## Texte fourni
Tout cela donne des soupçons. A quatre heures du matin, il y avait trois gendarmes dans la chambre. Deparis dormait ; on le secoue par les épaules pour le réveiller. — Citoyen, au nom de la loi, tu vas nous suivre à l'hôtel de Ville. — Ah ! messieurs, répondit-il froidement, je vous attendais ; un instant, et je suis à vous. A ces mots, il glisse sa main sous l'oreiller, fait un mouvement sur le côté droit, et se décharge dans la tête un pistolet à deux coups. On trouva sur lui son extrait de naissance et son congé de garde du corps. Au dos de ce brevet, il avait écrit de sa main : Qu'on n'inquiète personne ! personne n'a été mon complice dans la mort heureuse du scélérat Saint-Fargeau. Si je ne l'eusse pas rencontré sous la main, je faisais une plus belle action : je purgeais la France du régicide et du parricide d'Orléans. Tous les Français sont des lâches auxquels je dis :

Peuple, dont les forfaits jettent partout l'effroi,

Avec calme et plaisir j'abandonne la vie,

Ce n'est que par la mort qu'on peut fuir l'infamie

Qu'imprima sur nos fronts le sang de notre roi[16].

La mort de Lepelletier ne fut point le crime d'un fanatisme isolé : il y avait, comme nous l'avons dit, un complot sous l'attentat de Deparis. Qu'espéraient les conjurés Y Intimider les juges du roi. Evidemment la Révolution n'aurait point reculé devant douze poignards, et la tête de Louis XVI, malgré les victimes choisies dans le sein de la Convention nationale, n'en eût pas moins servi de trophée à la Montagne. L'assassinat de Saint-Fargeau ne ht que démontrer la nécessité d'une surveillance étroite pour comprimer les machinations du royalisme. Les départements s'associèrent par des adresses au sacrifice du 21 janvier. Quatre membres de l'Assemblée qui étaient alors en mission envoyèrent à leurs collègues la lettre suivante :

Nous apprenons par les papiers que la Convention doit prononcer demain sur Louis Capet. Privés de prendre part à vos délibérations, mais instruits par la lecture réfléchie des pièces imprimées, et par la connaissance que chacun de nous avait acquise des trahisons non interrompues de ce roi parjure, nous croyons que c'est un devoir pour tous les députés d'annoncer leur opinion publiquement, et que ce serait une lâcheté de profiter de notre éloignement pour nous soustraire à cette obligation.

Nous déclarons que notre vœu est pour la condamnation de Louis Capet par la Convention nationale, sans appel au peuple. Nous proférons ce vœu dans la plus intime conviction, à cette distance des agitations où la vérité se montre sans mélange, et dans le voisinage du tyran piémontais.

Signé : HÉRAUT, JAGOT, SIMON, GRÉGOIRE[17].

## Énoncé
Selon le texte sur la mort de Saint-Fargeau, quels documents trouva-t-on sur Deparis ?

## Lignes d'un jeu de données de segmentation
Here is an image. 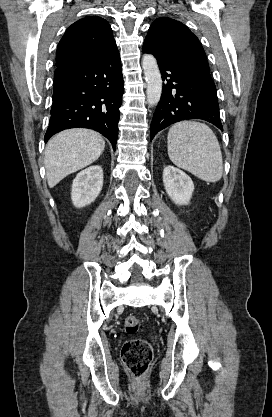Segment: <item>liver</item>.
Here are the masks:
<instances>
[{
	"instance_id": "1",
	"label": "liver",
	"mask_w": 272,
	"mask_h": 417,
	"mask_svg": "<svg viewBox=\"0 0 272 417\" xmlns=\"http://www.w3.org/2000/svg\"><path fill=\"white\" fill-rule=\"evenodd\" d=\"M104 147L102 136L90 129H69L52 137L44 157L49 187L53 188L66 176L95 162Z\"/></svg>"
}]
</instances>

## Réponse
On trouva sur lui son extrait de naissance et son congé de garde du corps.